> PETIKAN TEKS
Tapi bangku kuliah untuk Wita bukan perkara yang mudah. Bukan semata-mata mencari universitas yang bisa menerimanaya. Tapi memastikan dia bisa bertahan sampai akhir. Ketika itu, beberapa universitas di Jakarta memang membuka kesempatan bagi tuna netra untuk tetap kuliah untuk jurusan-jurusan tertentu. Tapi kuliah tidak sekedar datang, mendengarkan dan pulang bukan? Karena akan berbaur dengan mahasiswa lain, maka kemampuan mengoperasikan laptop dan komputer minimal harus dikuasai. Tugas kuliah tak mungkin ditulis dengan braille. Belum lagi dengan textbook dan bahan kuliah. 

Beruntung sang kakak yang gigih mencari peluang, menemukan yayasan yang bernama MITRA NETRA (www.mitranetra.or.id) yang kemudian menjadi sarana pembelajaran untuk Wita. Tidak hanya kemampuan dasar seperti bagaimana menggunakan tongkat, mengenali objek, dan membaca huruf braille, Mitra Netra juga mengajarkan cara mengoperasikan laptop, komputer dan gadget bagi penyandang tuna netra dan low vision. Lebihnya lagi, banyak ekstra kulikuler yang  bisa diikuti. Kegiatannya juga macam-macam. Yang paling penting, yayasan ini tidak memungut biaya bagi para pesertanya. Yayasan ini pernah juga diliput oleh Kick Andy dan Wita menjadi salah satu murid yang diwawancarai.
 
Salah satu kegiatan Mitra Netra. Sumber : www.mitranetra.or.id

Seperti spons kering, Wita menyerap sebanyak-banyaknya ilmu disana. Dari hardskill hingga softskill. Tak heran, beberapa bulan saja dia sudah mahir memainkan biola, keyboard dan gitar. Karena jarak yang cukup jauh dari kosku ke tempat Mitra Netra yang berada di kawasan Fatmawati, akhirnya Wita memutuskan untuk kos. Berat rasanya harus meninggalkan Wita sendirian di sana. Terlebih sang kakak juga tidak bisa menemani. Kakaknya kini tinggal di Cengkareng. Berkat upaya gigih dan kemurahan Allah SWT, sang kakak diterima kerja di Garuda Indonesia. Tempat kerja impiannya yang bisa membawanya terbang kemanapun ia mau. 

Kini Wita tinggal sendiri. Kemauan dan niat yang gigihlah yang bisa membuat Wita bisa berdiri sendiri. Awalnya pasti menghawatirkan. Ibu dan Bapak sampai datang dari Bandung ke Jakarta menengok Wita untuk memastikan kondisinya setelah ngekos sendiri. Alhamdulillah, dia bisa. Dan tak lama kemudian, setlah dirasa cukup bekal dari Mitra Netra dia memutuskan untuk kuliah di Jakarta. Wita memilih Universitas Muhammadiyah yang lokasinya tak jauh dari tempatnya saat ini. Jurusan yang dia ambil adalah komunikasi. Jurusan yang memang cocok buatnya.

> DAFTAR CATATAN
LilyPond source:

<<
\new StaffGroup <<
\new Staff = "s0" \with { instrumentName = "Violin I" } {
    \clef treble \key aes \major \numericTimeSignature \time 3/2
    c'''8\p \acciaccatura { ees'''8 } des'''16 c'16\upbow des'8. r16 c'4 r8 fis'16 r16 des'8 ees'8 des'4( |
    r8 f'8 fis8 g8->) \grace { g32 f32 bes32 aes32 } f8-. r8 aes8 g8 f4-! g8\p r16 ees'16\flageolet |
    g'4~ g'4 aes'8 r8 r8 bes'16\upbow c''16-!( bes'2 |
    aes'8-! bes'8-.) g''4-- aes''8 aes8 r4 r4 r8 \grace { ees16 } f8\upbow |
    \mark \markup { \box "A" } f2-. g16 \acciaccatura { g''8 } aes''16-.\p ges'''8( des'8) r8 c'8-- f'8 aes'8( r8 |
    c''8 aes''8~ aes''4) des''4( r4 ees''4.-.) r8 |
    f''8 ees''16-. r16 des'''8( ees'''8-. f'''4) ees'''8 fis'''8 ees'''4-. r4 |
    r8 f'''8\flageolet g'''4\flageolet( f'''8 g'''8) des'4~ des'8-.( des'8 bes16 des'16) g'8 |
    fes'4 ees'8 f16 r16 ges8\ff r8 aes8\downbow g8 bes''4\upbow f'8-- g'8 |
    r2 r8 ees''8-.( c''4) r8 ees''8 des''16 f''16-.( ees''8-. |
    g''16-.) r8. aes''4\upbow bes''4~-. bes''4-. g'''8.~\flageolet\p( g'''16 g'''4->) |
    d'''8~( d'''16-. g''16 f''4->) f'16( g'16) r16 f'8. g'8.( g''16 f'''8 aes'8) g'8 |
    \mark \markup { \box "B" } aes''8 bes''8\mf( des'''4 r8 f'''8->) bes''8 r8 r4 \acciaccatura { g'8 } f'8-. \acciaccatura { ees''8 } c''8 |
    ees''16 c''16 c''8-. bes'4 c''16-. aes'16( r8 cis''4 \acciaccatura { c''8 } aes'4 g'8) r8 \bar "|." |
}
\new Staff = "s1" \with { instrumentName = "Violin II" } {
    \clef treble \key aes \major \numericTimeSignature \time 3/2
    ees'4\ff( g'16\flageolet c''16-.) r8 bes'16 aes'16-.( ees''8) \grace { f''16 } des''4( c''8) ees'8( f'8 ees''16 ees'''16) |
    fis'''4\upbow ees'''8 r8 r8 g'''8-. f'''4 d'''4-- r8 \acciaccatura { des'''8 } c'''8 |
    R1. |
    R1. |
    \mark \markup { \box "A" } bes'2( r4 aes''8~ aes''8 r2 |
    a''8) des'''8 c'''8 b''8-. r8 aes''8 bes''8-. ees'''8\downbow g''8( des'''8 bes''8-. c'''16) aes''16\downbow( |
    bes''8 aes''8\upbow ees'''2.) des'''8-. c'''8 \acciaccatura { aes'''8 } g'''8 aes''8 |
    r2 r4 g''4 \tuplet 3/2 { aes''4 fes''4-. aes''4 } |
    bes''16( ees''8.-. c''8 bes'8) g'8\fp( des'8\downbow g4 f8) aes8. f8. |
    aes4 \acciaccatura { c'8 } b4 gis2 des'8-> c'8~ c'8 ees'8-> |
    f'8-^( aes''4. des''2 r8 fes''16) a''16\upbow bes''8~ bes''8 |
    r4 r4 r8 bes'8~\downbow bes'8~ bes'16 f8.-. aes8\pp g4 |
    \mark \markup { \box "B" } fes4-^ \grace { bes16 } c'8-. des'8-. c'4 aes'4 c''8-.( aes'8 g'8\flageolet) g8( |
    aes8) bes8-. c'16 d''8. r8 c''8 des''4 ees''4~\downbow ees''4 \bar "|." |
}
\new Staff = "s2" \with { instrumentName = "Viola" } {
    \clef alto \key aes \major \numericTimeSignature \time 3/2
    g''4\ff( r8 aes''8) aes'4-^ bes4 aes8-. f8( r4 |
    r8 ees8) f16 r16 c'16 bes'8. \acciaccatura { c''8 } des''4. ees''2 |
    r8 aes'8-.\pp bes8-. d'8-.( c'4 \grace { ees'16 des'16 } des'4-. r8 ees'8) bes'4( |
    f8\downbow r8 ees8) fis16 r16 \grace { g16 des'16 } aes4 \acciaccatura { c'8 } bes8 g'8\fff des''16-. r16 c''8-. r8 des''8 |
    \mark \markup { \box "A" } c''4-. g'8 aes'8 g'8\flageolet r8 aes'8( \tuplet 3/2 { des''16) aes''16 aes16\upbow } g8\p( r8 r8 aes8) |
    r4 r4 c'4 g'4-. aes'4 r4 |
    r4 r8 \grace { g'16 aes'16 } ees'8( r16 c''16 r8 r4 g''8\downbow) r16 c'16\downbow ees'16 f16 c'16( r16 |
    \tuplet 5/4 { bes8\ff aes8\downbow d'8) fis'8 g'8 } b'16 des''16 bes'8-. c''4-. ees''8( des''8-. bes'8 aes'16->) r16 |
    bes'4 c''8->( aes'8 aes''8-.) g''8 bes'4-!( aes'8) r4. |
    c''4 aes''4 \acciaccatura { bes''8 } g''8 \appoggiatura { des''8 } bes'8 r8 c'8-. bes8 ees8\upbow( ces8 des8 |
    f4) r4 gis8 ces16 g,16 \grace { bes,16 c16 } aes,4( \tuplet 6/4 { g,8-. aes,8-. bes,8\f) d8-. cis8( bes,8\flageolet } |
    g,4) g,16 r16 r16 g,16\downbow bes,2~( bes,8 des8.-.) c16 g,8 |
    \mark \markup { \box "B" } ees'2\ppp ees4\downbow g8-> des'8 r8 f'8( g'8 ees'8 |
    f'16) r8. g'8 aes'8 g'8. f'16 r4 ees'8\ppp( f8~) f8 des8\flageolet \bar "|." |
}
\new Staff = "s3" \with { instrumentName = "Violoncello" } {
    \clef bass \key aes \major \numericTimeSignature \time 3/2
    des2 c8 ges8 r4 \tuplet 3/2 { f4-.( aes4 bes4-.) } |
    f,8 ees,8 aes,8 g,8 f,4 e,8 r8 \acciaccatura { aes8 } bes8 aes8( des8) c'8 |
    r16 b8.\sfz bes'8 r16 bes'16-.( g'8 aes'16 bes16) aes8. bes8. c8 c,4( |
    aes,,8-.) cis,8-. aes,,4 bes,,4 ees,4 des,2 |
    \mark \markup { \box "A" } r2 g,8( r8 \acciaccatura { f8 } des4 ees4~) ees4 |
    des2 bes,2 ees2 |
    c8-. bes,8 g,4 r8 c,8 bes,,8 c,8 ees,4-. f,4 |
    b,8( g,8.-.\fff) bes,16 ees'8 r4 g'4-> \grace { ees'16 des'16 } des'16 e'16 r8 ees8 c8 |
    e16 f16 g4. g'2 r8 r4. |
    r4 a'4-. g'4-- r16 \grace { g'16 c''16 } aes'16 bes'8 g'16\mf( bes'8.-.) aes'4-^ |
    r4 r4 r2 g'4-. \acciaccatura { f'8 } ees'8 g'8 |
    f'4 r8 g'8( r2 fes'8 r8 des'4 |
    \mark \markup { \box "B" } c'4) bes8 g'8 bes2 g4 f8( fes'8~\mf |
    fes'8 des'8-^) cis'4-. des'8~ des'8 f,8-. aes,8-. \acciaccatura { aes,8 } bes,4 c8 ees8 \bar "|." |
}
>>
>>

> PERINTAH
Teruskan cerita tentang Wita dan perjuangannya menempuh kuliah, dimulai tepat setelah kalimat terakhir yang ada.

> JAWABAN
Bulan lalu, aku dan keluarga mengunjungi Wita. Kalau saja tidak bertemu Wita, orang pasti menganggap pemilik kamar kos ini adalah mahasiswa aktif. Tapi memang demikian. Banyak buku, laptop dan tumpukan materi kuliah, bahkan aku bisa melihat beberapa proposal kegiatan tergeletak di kamarnya. Persis seperti kamar aku ketika kuliah. Kubaca sedikit proposalnya. Acara naik gunung. WOW. Adalagi acara lainnya dan Wita bahkan tercantum sebagai ketua pelaksana. 

Sulit untuk menggambarkan bagaimana perasaanku kala itu. 
Bangga dan bersyukur.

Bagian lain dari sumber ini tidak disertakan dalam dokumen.